The appellant, a 40-year-old Filipino citizen, arrived in New Zealand in May 2016 on a work visa and has remained on various work visas since. His family, including his wife and two children, joined him in June 2017. He applied for residence under the Skilled Migrant category in March 2019, claiming points for his employment as a Can Maker, which matches the ANZSCO occupation of Fitter (General), a skill level 3 occupation.
Prior to Appeal
In his residence application, the appellant disclosed a conviction for driving with breath alcohol over the legal limit from August 2018. He requested a character waiver, providing detailed submissions about the circumstances of his offending and his family's settlement in New Zealand, including letters from himself, his wife, and various colleagues. He also applied for a work visa under the Work to Residence - Talent (Accredited Employers) category in May 2019, for which a character waiver was granted.
Immigration New Zealand Assessment
Immigration New Zealand acknowledged the appellant's drink-driving conviction and requested further information for a character waiver consideration. The appellant's representative emphasised the low seriousness of the offence and the significant impact a declined waiver would have on his family. Despite these submissions, Immigration New Zealand identified concerns, including the seriousness of the offence and its potential danger to public safety.
Immigration New Zealand Decision
On 17 March 2020, Immigration New Zealand declined the residence application, stating that the appellant did not meet character requirements and was not granted a character waiver. The decision hinged on the assessment of the appellant's character in light of his drink-driving conviction.

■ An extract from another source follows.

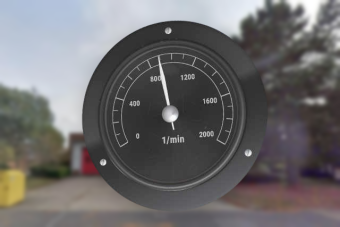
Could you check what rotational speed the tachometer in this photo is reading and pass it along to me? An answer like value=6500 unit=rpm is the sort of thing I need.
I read value=900 unit=rpm
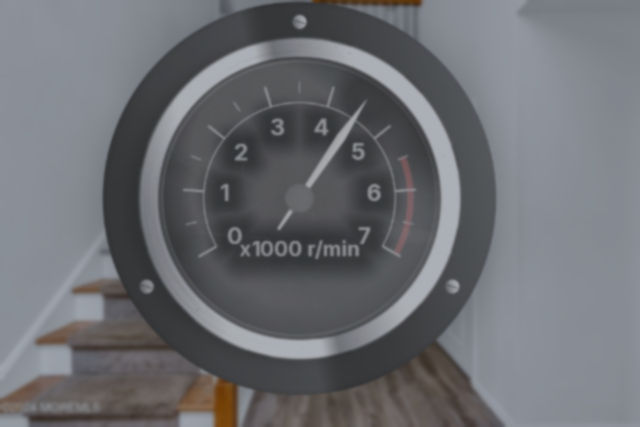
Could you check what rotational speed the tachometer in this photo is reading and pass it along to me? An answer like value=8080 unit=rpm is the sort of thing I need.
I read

The Tribunal found Immigration New Zealand's character waiver assessment flawed. Significant issues included a failure to consider a previous character waiver granted for the same offence, mischaracterisation of the offence's seriousness, overlooking supportive evidence from the appellant's employer and colleagues, inadequate consideration of the appellant's family's integration in New Zealand, and neglecting the best interests of his minor child under the Convention on the Rights of the Child.
The Tribunal noted the appellant's strong familial ties and settlement in New Zealand, his value and contribution to his employer, and the impact on his family, including a minor child. The Tribunal found that these factors were not adequately considered by Immigration New Zealand in its decision-making process.
The Tribunal determined that Immigration New Zealand's decision was not correct due to its flawed assessment and failure to act fairly as required by the residence instructions. Consequently, the Tribunal set aside the decision and referred the application back to Immigration New Zealand for a correct assessment, with directions to consider all relevant circumstances, including the previously ignored factors.